Friday, April 19, 2024

Following the money

If Madison and St. Clair plaintiff’s attorneys are puzzled or miffed by all the attention they’re getting, they should take another look at their bank account balances. Then make a mental note.

Big money begets big attention, particularly when it is earned in little places.

"If you see a team of trial lawyers spending a lot of time in the Collinsville area, you can be pretty sure they're not looking for horseradish,” said President George W. Bush last week, drawing a laugh while preaching to the choir here at the Gateway Convention Center.

Bush was also crystallizing the issue for everyday people who believe in a civil justice system and would fight to help the injured get their due but wonder-- why do the lawyers have to get so rich?

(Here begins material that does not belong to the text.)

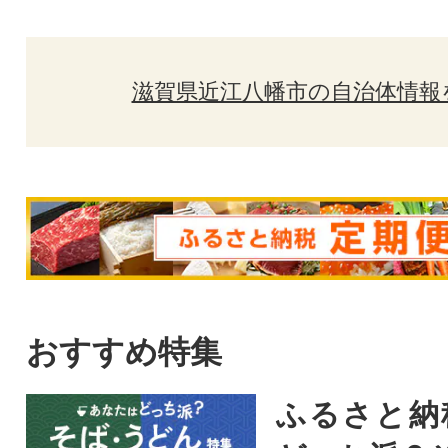
滋賀県近江八幡市の自治体情報
おすすめ特集
ふるさと納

The oddity of so many millionaire lawyers residing in an out-of-the-way place like the Metro-East is lost on those lawyers themselves. But the public is catching on, and what it sees is as incredible as it is unbelievable.

Madison County's poster-children aren't just Stephen "Philip Morris" Tillery and Randy Bono. They're guys like thirty-something Godfrey plaintiff’s attorney T. Evan Schaeffer, an outspoken critic of Bush and tort reform.

Schaeffer claims “junk lawsuits” don’t really exist. He's also set to collect $940,000 next month in a Madison County Circuit Court class action settlement with SBC. (Consumers, if they ask, get $10 phone cards)

Why and how does a lawyer deserve $940,000 for filing a lawsuit like this? What did he do? Why was this earned? How does society benefit?

These are the great mysteries driving this great public debate.

To be sure, lawyers like Schaeffer think of themselves as latter-day Robin Hoods, proclaiming that they are necessary to protect consumers against the misdeeds and malfeasance of Corporate America. But they wouldn’t bring the cases if they couldn’t get the big payday.

In places like Madison County, plaintiff's lawyers are most concerned with protecting not their clients but a civil justice system that has made them incredibly wealthy.

This is not about allowing or disallowing justice. It has nothing to do with protecting the vulnerable, punishing the vicious, or helping the needy. Plaintiff’s attorneys aren’t in this business because they think SBC charged too much or Philip Morris sold too many cigarettes.

They’re in it for the money—their money.

Lawyers file lawsuits for the same reason entrepreneurs start-up businesses. They’re looking to get rich.

And in Madison and St. Clair Counties, they too often do.

That’s why President Bush came to Collinsville last week. And that’s why our area trial lawyers will remain in the national media bulls-eye until something changes at those Metro-East county courthouses.